#### Textauszug
..........

Archie und Harry (siehe Bild) sind Vollblut-Ganoven. Im Film «Tough Guys» überfallen sie noch im hohen Alter einen Zug und sind in eine waghalsige Verfolgungsjagd verwickelt. Hollywood-Fiktion und Realität liegen nicht allzu weit auseinander. In der Schweiz gibt es immer mehr sogenannte graue Verbrecher. Das zeigt die neue eidgenössische Kriminalitätsstatistik.

2013 waren 5308 Tatverdächtige über 60 Jahre alt – fast 15 Prozent mehr als vier Jahre zuvor. Besonders häufig verstossen Senioren gegen das Strafgesetz. Bei der Polizei registriert sind 4511 Vergehen wegen Beschimpfung, Drohung, Betrug, Sachbeschädigung, Tätlichkeit und Ladendiebstahl. Drei Diebe waren beim Streifzug durch die Boutiquen und Supermärkte sogar über 90 Jahre alt. Auch Verkehrsverstösse sind häufig, in der Kriminalitätsstatistik allerdings noch nicht eingerechnet.

«Das Bild des harmlosen Grossvaters stimmt je länger, je weniger», sagt Andreas Walker. Der Zukunftsforscher beschäftigt sich als Co-Präsident des Vereins Swissfuture mit dem Thema Alterskriminalität. «Heute sind Senioren häufig noch fit und viel unterwegs. Das heisst, sie kommen auch eher in Versuchung beispielsweise zu stehlen oder zu schnell zu fahren.»

Als Ursache der steigenden Alterskriminalität sieht Walker neben der Langlebigkeit das wachsende Gefühl der Perspektivlosigkeit und der fehlenden sozialen Einbindung. «Mir eröffneten diverse Seniorinnen, dass sie unlängst ebenfalls den einen oder andern Ladendiebstahl verübt hätten – aus Langeweile und Nervenkitzel.»

Diese Entwicklung stellt auch Florian Albrecht, Kriminologe von der Universität Passau, fest: «Die steigende Alterseinsamkeit und Isolation könnte Einfluss auf die kriminelle Entwicklung alter Menschen haben», sagt Albrecht. Demnach würden einzelne alte Menschen Straftaten begehen, um zumindest mit den Strafverfolgungsbehörden in sozialen Kontakt zu treten und um Abwechslung in ihr oft trostloses Leben zu bringen. Zwischen 50 und 90 Prozent der älteren Beschuldigten gelten als Ersttäter.

..........

#### Ziel der Übung
Übertrage den Satz «Zwischen 50 und 90 Prozent der älteren Beschuldigten gelten als Ersttäter.» aus dem Text über Alterskriminalität ins Englische.

#### Vorliegende Einträge
..........

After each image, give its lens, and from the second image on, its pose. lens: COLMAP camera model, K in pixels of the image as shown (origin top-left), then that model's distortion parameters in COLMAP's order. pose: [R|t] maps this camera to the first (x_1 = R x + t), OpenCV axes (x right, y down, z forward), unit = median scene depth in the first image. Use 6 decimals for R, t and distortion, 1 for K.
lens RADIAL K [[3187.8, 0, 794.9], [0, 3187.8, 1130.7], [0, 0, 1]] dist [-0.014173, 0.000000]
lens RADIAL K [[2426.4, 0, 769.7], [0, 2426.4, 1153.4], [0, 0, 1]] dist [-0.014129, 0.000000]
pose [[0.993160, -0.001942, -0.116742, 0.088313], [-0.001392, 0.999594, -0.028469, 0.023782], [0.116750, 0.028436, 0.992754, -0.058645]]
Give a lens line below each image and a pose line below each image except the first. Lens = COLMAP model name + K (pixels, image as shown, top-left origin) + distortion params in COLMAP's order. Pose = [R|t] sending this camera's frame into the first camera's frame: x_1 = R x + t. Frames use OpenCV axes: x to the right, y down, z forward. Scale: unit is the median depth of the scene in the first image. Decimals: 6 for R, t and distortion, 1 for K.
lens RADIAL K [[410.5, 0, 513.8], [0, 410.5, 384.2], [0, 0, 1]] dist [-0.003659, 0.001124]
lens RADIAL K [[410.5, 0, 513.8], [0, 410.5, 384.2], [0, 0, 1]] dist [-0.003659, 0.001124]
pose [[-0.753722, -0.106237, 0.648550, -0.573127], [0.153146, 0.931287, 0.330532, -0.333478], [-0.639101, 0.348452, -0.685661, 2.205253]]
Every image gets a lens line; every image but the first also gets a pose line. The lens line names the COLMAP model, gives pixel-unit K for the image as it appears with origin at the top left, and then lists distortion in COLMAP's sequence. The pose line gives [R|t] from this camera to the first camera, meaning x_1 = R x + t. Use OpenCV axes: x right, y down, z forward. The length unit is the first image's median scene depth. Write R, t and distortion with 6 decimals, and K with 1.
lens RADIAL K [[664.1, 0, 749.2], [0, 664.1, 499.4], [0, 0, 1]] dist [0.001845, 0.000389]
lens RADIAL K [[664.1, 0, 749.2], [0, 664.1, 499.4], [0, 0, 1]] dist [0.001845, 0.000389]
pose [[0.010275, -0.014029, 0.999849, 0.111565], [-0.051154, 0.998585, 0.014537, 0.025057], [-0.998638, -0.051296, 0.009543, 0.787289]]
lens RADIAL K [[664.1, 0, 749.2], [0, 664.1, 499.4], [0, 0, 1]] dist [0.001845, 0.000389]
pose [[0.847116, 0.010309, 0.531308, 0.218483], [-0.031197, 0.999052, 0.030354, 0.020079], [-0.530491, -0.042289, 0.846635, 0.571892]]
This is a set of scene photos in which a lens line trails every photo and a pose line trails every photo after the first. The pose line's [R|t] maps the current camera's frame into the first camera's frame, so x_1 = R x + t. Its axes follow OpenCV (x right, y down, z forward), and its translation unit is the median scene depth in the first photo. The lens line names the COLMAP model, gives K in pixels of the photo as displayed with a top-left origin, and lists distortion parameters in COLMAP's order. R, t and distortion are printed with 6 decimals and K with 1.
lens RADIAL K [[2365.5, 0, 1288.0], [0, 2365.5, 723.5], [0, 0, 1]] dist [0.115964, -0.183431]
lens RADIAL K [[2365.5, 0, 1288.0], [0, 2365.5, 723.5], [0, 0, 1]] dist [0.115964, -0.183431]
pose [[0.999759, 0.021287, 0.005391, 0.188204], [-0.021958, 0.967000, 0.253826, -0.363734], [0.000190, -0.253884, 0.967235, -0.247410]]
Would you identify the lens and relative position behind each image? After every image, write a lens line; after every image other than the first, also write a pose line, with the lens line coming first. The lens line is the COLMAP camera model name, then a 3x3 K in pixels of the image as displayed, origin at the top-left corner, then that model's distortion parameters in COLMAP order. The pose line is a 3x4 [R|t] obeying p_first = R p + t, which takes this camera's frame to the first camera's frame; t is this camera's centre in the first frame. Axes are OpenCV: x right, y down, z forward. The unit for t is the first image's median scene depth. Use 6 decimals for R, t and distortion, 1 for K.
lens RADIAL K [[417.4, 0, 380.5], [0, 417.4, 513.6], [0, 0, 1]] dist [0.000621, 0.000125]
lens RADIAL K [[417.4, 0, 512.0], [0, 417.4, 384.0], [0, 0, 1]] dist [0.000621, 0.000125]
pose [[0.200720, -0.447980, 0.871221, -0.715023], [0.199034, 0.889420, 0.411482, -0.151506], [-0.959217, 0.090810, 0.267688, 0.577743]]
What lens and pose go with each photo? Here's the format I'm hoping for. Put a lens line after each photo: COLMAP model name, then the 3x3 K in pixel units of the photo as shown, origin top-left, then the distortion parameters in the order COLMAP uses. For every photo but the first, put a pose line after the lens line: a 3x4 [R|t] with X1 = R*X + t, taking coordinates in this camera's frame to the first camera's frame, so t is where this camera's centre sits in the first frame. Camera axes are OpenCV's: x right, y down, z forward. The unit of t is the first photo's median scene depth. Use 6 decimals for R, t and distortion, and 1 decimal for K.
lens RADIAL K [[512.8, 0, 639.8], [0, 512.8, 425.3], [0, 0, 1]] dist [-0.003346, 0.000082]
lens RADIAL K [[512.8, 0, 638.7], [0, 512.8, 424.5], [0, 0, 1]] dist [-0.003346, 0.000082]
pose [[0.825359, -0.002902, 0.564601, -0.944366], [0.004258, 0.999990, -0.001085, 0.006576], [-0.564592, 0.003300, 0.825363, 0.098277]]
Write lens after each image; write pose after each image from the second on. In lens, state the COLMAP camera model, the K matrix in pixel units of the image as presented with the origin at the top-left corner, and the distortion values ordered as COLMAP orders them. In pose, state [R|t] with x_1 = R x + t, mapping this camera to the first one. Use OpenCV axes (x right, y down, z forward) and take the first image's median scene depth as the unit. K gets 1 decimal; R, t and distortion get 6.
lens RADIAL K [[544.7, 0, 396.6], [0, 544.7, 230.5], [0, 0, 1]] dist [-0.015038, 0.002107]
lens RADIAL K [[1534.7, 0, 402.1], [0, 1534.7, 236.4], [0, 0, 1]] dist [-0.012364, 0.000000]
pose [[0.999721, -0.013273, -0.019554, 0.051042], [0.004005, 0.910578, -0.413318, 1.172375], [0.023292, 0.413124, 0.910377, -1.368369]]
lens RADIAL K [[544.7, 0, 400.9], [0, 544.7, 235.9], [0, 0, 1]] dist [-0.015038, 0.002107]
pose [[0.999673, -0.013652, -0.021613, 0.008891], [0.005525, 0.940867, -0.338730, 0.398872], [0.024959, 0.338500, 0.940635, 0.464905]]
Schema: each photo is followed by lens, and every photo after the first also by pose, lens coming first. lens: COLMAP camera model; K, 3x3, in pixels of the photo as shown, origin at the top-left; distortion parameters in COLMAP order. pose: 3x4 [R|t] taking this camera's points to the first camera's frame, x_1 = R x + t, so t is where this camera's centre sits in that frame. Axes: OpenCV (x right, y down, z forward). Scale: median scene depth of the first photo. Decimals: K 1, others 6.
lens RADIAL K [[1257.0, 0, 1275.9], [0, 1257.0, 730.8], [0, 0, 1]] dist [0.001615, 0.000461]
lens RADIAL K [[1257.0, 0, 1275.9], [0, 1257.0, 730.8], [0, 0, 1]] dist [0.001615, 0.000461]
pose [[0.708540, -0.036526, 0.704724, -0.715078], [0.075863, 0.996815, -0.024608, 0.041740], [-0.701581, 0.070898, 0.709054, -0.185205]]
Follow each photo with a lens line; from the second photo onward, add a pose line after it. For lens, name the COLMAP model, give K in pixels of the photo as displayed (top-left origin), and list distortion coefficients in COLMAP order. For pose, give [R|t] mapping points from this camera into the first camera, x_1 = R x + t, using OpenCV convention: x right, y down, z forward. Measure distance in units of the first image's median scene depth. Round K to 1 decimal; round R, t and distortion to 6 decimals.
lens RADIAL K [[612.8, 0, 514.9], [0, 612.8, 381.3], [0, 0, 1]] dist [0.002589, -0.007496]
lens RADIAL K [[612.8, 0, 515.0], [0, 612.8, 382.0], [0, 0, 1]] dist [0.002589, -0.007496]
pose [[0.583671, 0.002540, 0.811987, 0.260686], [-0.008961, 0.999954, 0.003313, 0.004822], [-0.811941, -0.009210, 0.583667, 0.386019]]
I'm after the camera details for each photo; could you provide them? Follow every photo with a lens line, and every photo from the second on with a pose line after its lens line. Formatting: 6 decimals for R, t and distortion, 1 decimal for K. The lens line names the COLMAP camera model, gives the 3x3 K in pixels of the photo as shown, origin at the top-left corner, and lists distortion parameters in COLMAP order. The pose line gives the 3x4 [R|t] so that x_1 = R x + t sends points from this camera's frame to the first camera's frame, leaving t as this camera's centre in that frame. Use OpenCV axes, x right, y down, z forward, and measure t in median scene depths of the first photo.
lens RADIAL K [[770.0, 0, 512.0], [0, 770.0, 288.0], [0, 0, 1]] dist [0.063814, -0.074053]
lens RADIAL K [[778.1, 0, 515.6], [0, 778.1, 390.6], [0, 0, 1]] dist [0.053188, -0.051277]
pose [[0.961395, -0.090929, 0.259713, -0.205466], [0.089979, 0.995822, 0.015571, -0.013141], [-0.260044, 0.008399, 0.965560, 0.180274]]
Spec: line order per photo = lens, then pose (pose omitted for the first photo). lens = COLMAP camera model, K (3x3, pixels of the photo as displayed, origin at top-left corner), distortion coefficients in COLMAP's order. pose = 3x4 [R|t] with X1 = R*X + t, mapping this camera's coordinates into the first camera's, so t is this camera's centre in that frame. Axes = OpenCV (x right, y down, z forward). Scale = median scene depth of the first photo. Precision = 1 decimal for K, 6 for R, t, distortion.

..........

#### Gelöste Aufgabe
Between 50 and 90 percent of older suspects are considered first-time offenders.